■ What this task involves ■
Scan the listing for the word "down", and copy out each line where it is found.

■ Supplied records ■

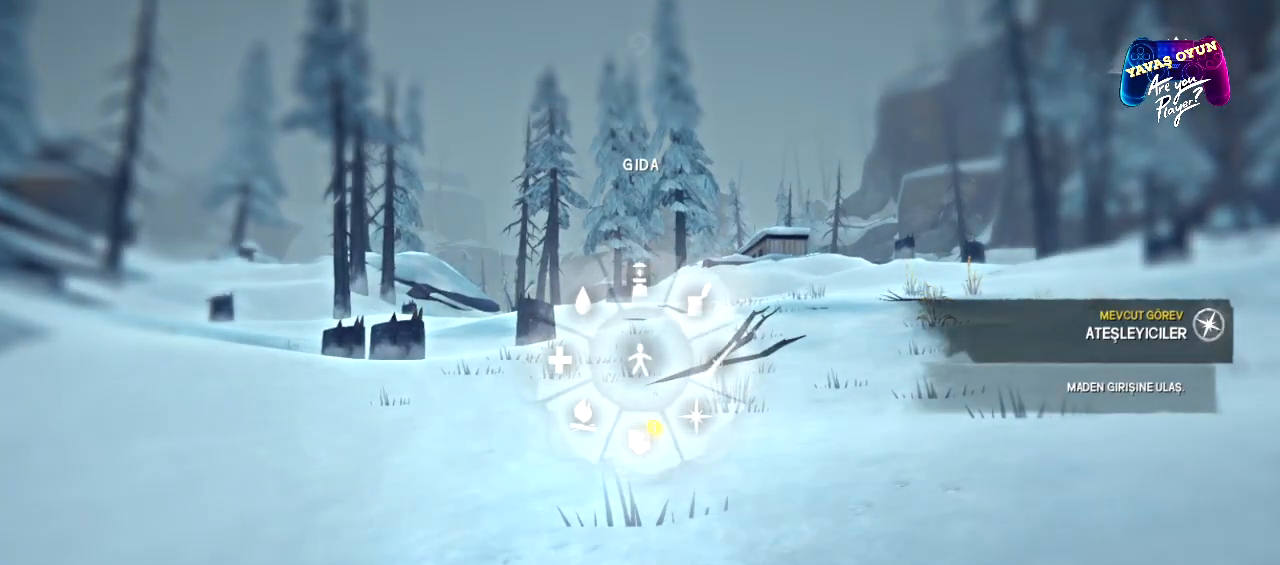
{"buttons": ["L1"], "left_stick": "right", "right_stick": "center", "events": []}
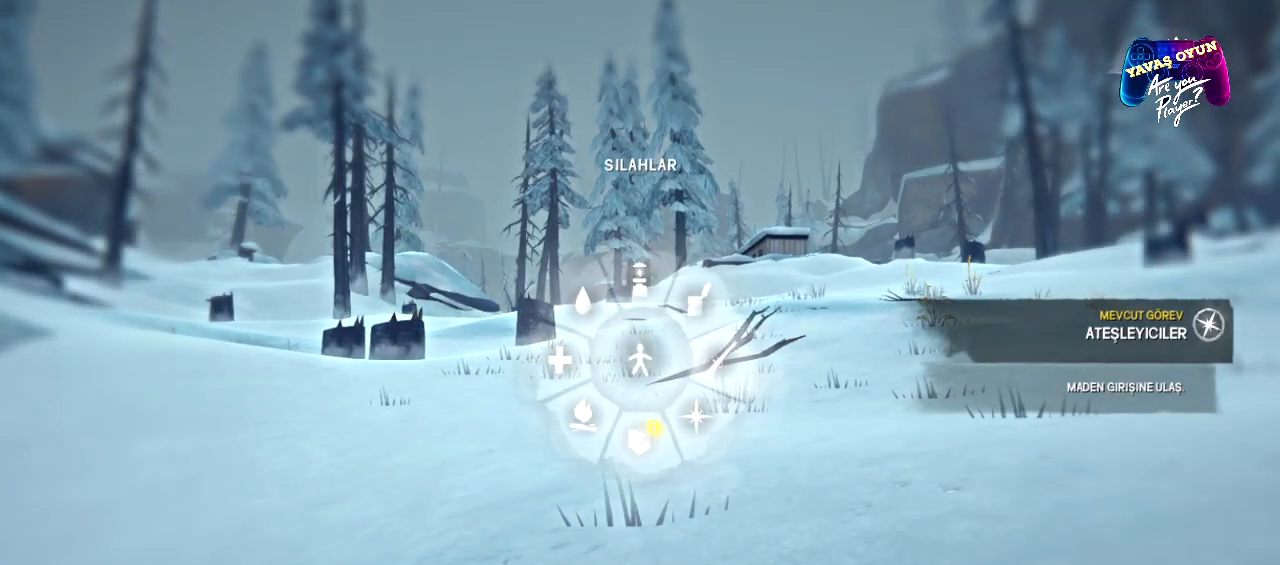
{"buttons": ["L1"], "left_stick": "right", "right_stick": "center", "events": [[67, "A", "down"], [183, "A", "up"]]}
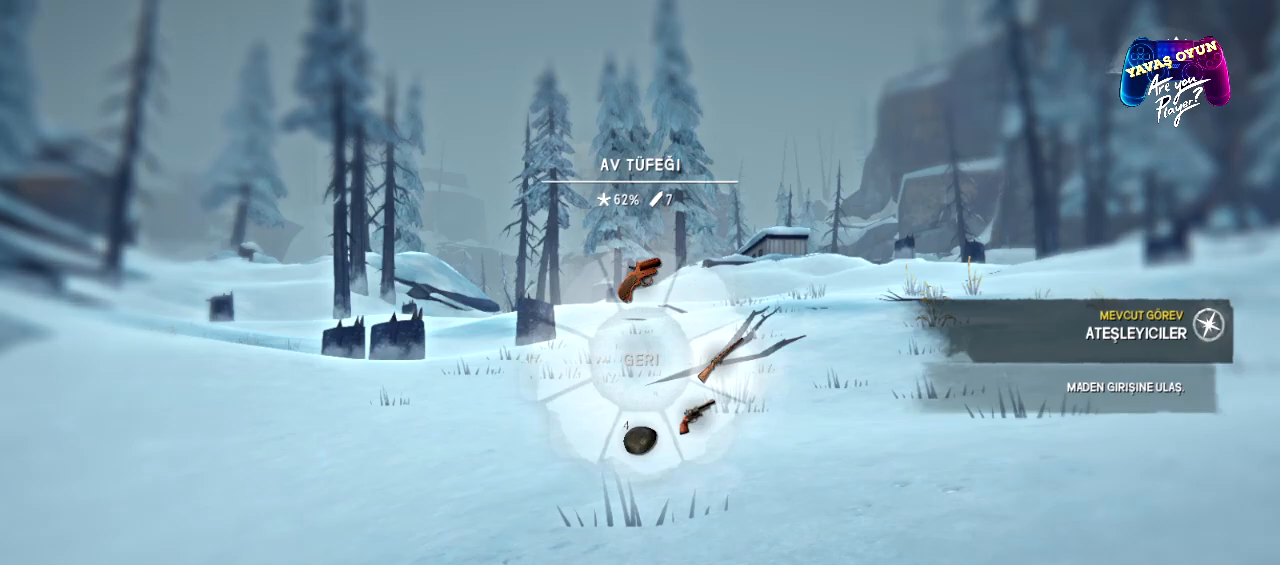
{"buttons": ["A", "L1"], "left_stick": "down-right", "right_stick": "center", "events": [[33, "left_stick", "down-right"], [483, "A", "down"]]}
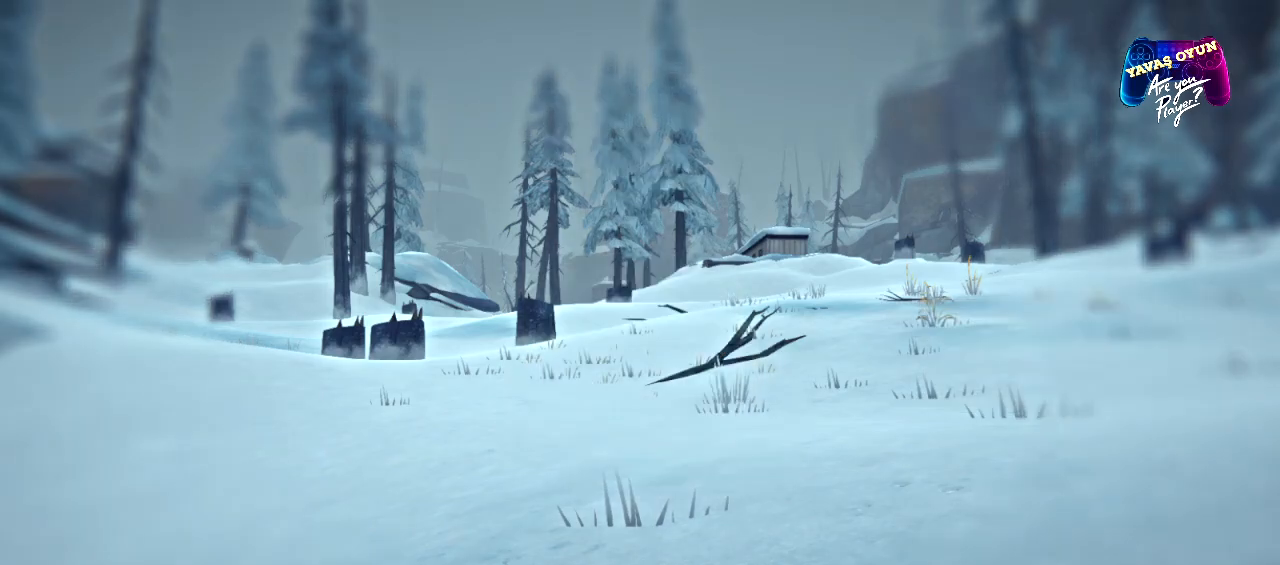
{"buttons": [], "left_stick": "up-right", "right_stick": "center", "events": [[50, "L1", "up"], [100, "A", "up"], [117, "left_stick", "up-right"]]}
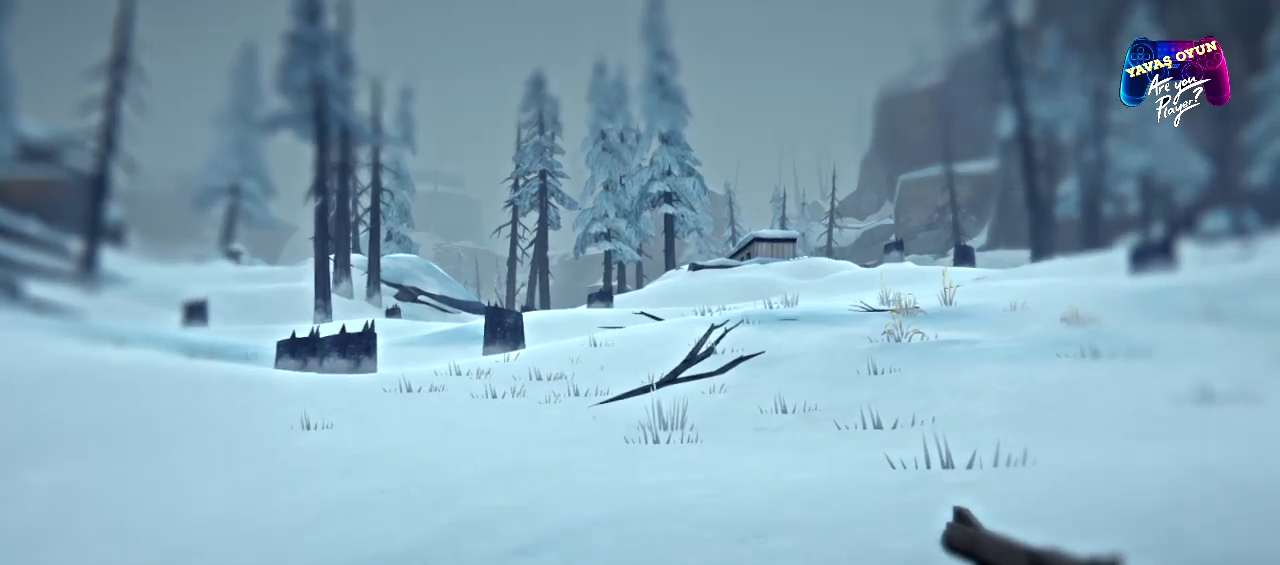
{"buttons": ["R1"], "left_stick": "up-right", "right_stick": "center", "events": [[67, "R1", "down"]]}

---

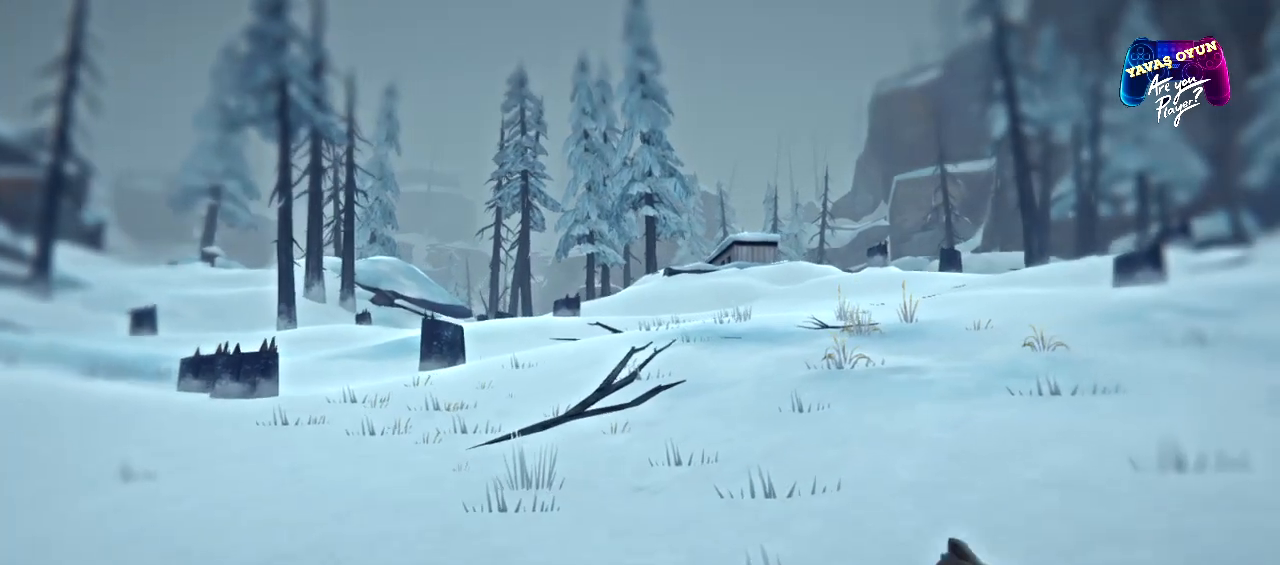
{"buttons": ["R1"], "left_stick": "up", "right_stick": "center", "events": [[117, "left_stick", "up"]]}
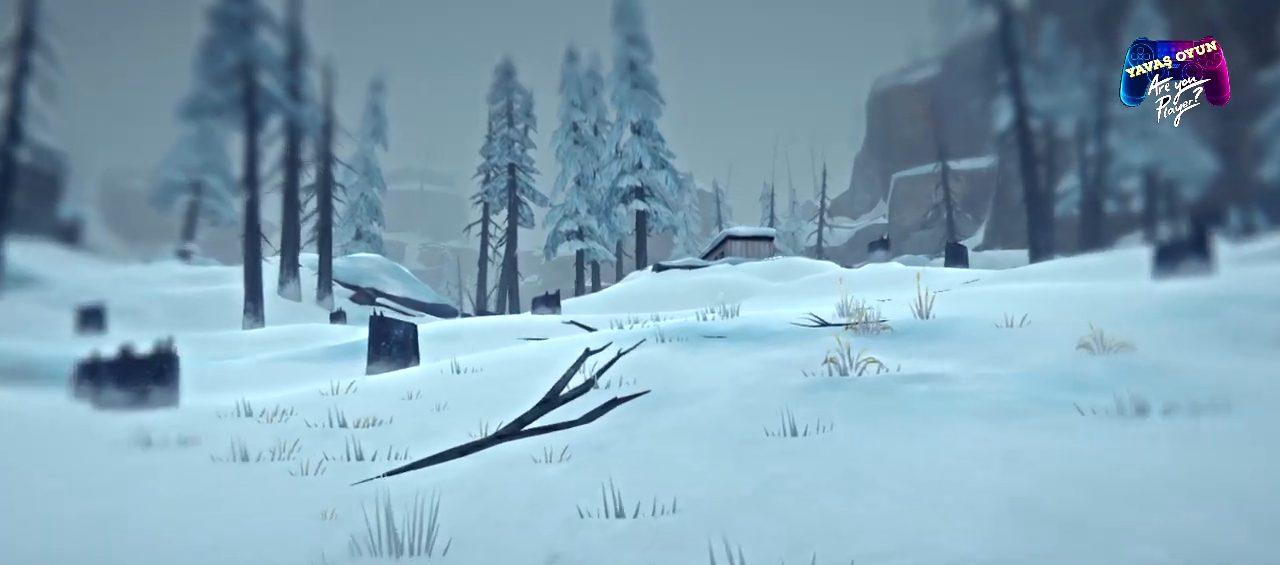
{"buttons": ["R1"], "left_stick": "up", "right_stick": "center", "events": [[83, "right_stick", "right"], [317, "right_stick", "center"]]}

* * *

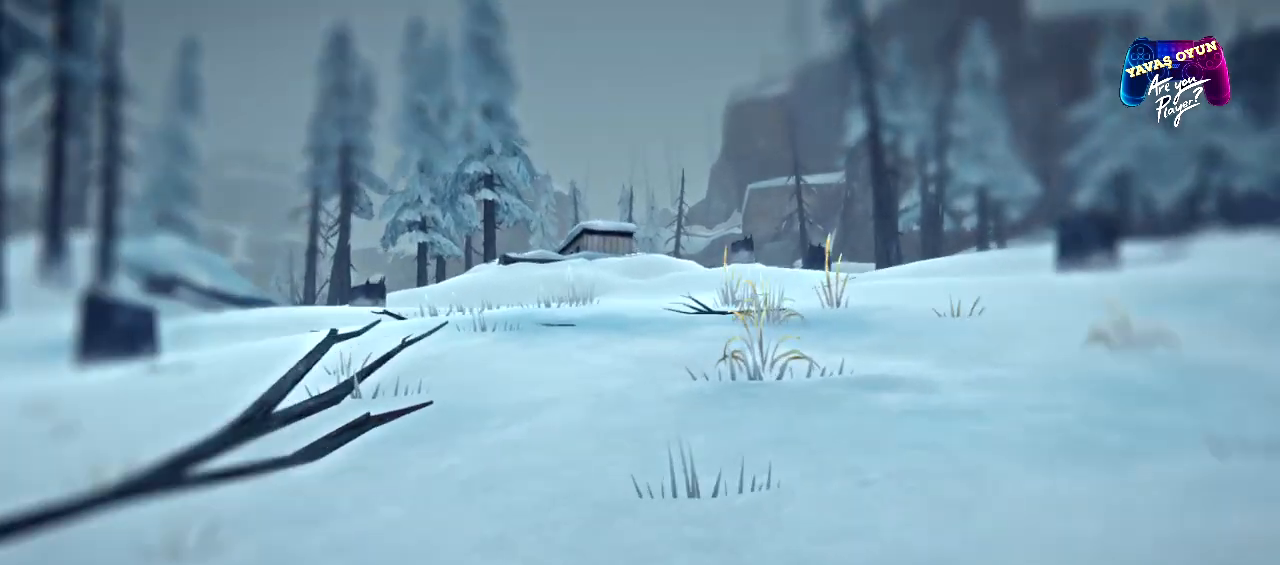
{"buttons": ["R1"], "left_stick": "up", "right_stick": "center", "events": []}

■ Response ■
{"buttons": ["L1"], "left_stick": "right", "right_stick": "center", "events": [[67, "A", "down"], [183, "A", "up"]]}
{"buttons": ["A", "L1"], "left_stick": "down-right", "right_stick": "center", "events": [[33, "left_stick", "down-right"], [483, "A", "down"]]}
{"buttons": ["R1"], "left_stick": "up-right", "right_stick": "center", "events": [[67, "R1", "down"]]}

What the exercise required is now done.